Many of the other vital technical or industry expert contributors may also see the value they help create and express an interest in sharing in the upside – but they often are not interested in putting a meaningful amount of their compensation at risk.So while you may choose to offer spot awards and/or recognition to those non-sales associates who make a great contribution to closing an important deal, that’s not the same as pay at risk, a structured incentive plan, and exciting upside for the “stars.”

What about commissions paid for non-profit fundraising?

Fundraisers are often paid a percent of the funds they raise, though the fundraising organization is often hesitant to have that be publicly known. I have seen rates as high as 50% of the monies raised – but would hasten to add that the most well-respected non-profits would not see that kind of “commission” as appropriate.

Another consideration is the level of aggressiveness you want in your fundraiser – the more risk and upside you put into a comp plan, the more urgent and aggressive your fundraiser is likely to be. For small-donation type fundraising where the number of calls dialed (or doorbells rung) makes all the difference, it can be an effective strategy.

Those pursuing more substantial donations (thousands of dollars and up) often find more success with having some of their largest donors involved in securing additional donations on a volunteer basis. People with large amounts of money to give usually ask some tough questions about exactly where their money is going – and would like to know that almost all of it will go to support the cause to which they intend to donate (vs. the fundraising effort).

We are considering putting our Product Managers and Program Managers on comp plans. How should we go about setting it up?

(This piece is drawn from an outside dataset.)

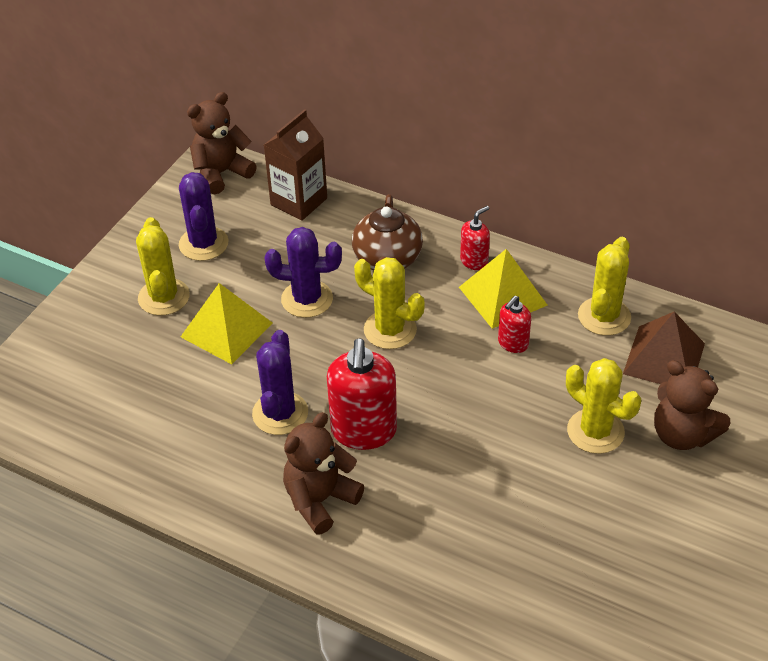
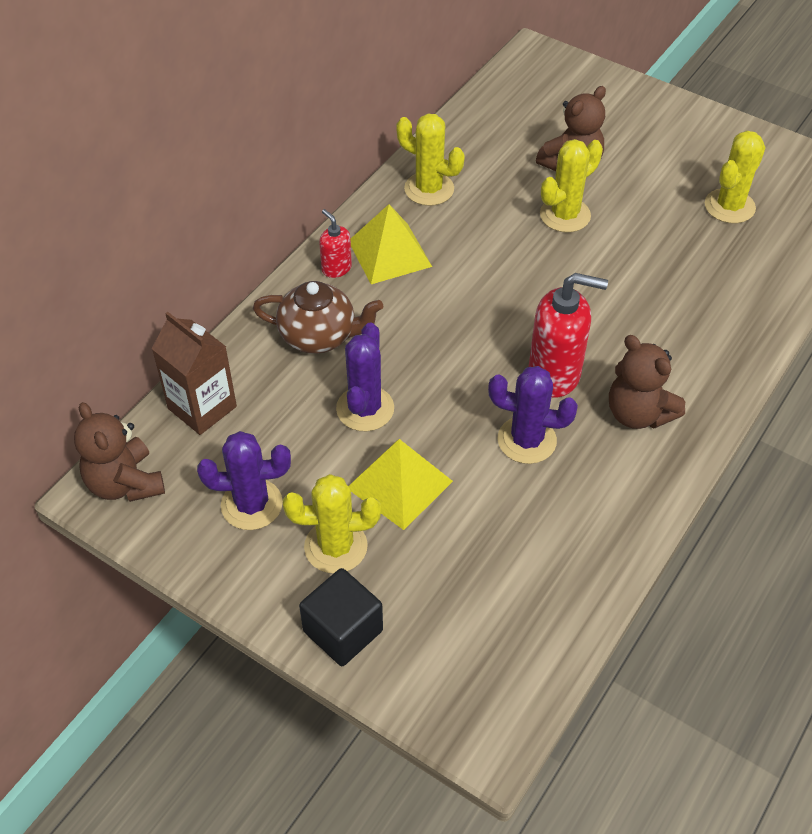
camera: 85 degrees left, 5 degrees up
(87, 310) = (343, 631): none -> black cube
(390, 330) = (422, 342): yellow cactus -> yellow cactus (729, 206)
(512, 343) = (454, 254): red soap dispenser -> none
(664, 358) = (485, 160): brown pyramid -> none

A few key principles may guide you here:

  1. Be clear on how much and for what measures the managers involved can “move the needle,” with a direct effect on the company’s financial results. Product Managers could be measured on product line gross margin or operating income, with a similar measure for Program Managers, for example. But make sure the measurement and reporting systems will support robust measurement of their results.
  2. Be sure you have enough incentive to actually motivate and drive behavior towards the results you want. Anything less than about 15% of target cash compensation may not be worth the cost of designing, reporting and administering the plans (in terms of the effect on results). This can be tricky if you are offering incentives for the first time as you probably don’t want to reduce base to fund them. If you can redeploy budgeted money from a broad-based employee incentive plan to help fund it, you can bring the pay mix in line over time through reducing the increases in base and putting them towards the variable portion.
  3. Be careful with target setting. You need to aim for about 60% of your employees on variable pay plans to be at or above target, or it won’t motivate much.
  4. Offer enough upside. If you are putting people in an at-risk pay situation, possibly for the first time, you need to be sure a few people really ring the bell and get a handsome payout (1.5-2.0 times the target incentive), and publicize and celebrate these successes — it helps motivate everyone.
  5. Be sure the people in the role have the risk profile to find this motivating (or that that is the sort of person you want in the role, and are willing to make the needed adjustments). Not all solid employees are “coin operated.”